Para a historiadora, a senadora adotou em Brasília uma postura de "silenciamento" sobre a sua raça, mas nunca de "negação". "Pelos discursos, vê-se que estava atenta às demandas do movimento negro e dialogava com ele", afirma.

Laélia redigiu propostas que beneficiavam as mulheres. Uma delas estabelecia que o comando da família caberia em conjunto ao marido e à mulher, e não mais apenas a ele. A mesma proposta permitia que, com o casamento, o homem adotasse o sobrenome da mulher.

Em 1982, no Dia Internacional da Mulher, ela pediu no Senado o fim "da discriminação salarial, da discriminação educacional e de tantas outras que estão impedindo a incorporação da mulher na produção econômica, nas artes, nas ciências, na política".

Eunice a apoiou e acrescentou: "De vez em quando me questionam se sou feminista. Se ser feminista é defender, como Vossa Excelência o faz neste momento, a igualdade da mulher, então eu sou feminista. Agora, se ser feminista é abrigar a disputa com o homem, é entrar no slogan 'abaixo o homem', então não sou feminista e por certo Vossa Excelência também não o é".

O senador Aderbal Jurema (PDS-PE) aprovou o comportamento das colegas. "As senadoras assinalaram com a lucidez e a inteligência de que são dotadas a passagem do Dia da Mulher, sem os exageros feministas."

Laélia não conseguiu convencer os senadores a aprovar nenhum de seus projetos de lei.

A senadora foi ativa na defesa da redemocratização. Na visão dela, o governo do general João Figueiredo parecia pouco empenhado em devolver o poder aos civis. Ela não conseguiu se reeleger. Em 1987, assumiu no Acre a Secretaria de Estado de Saúde.

A historiadora Iracélli da Cruz Alves explica por que a primeira senadora negra é hoje praticamente desconhecida.

"Quase não existem pesquisas acadêmicas a respeito dela. Esse silêncio é um sintoma do racismo estrutural. O protagonismo dos negros na nossa história é apagado. A trajetória da senadora mostra que os negros conseguem, sim, ocupar os diferentes espaços da cena nacional e influenciar o curso da história", diz.

Para Cruz Alves, a simples presença do corpo de uma mulher negra naquele espaço de poder teve uma importância imensa.

"Primeiro, por provocar debates sobre o racismo. Sendo Laélia negra, senadores a interrogaram sobre esse tema e ela se posicionou. Se fosse branca, o tema não apareceria. Depois, por causa da representatividade. Esses homens brancos viram que aquele espaço não era só deles. As mulheres negras e os homens negros viram que também poderiam estar lá. O debate e a representatividade, sozinhos, não derrubam estruturas, mas são importantes para a mudança."

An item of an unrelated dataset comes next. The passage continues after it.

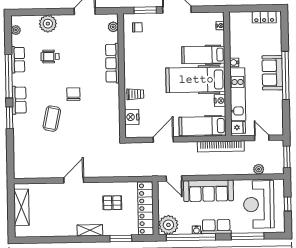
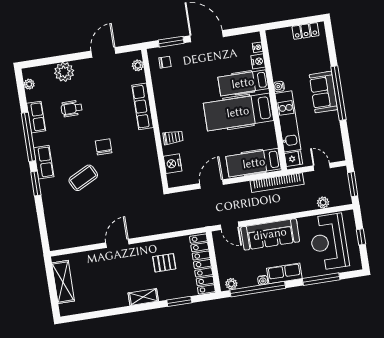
nightstand: (220, 101) -> (258, 61), moved
coffee table: (52, 119) -> (83, 178), turned 51
plant: (168, 225) -> (231, 284), width x0.53, depth x0.53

Terminado o mandato de Laélia, em 1983, as mulheres negras precisaram esperar mais de uma década para se verem novamente no Senado. As senadoras Benedita da Silva (PT-RJ) e Marina Silva (PT-AC) tomaram posse em 1995.

RAIO-X | LAÉLIA DE ALCÂNTARA

Primeira senadora negra, Laélia nasceu em Salvador, formou-se médica no Rio de Janeiro e viveu em Rio Branco, no Acre. Ela se elegeu em 1974, como suplente, na chapa encabeçada pelo senador Adalberto Sena (PMDB-AC), e assumiu o mandato duas vezes. Primeiro interinamente, por quatro meses em 1981, quando Sena ficou afastado para tratar da saúde. Depois em definitivo, em 1982, após a morte do titular. Ela morreu em 2005, aos 82 anos.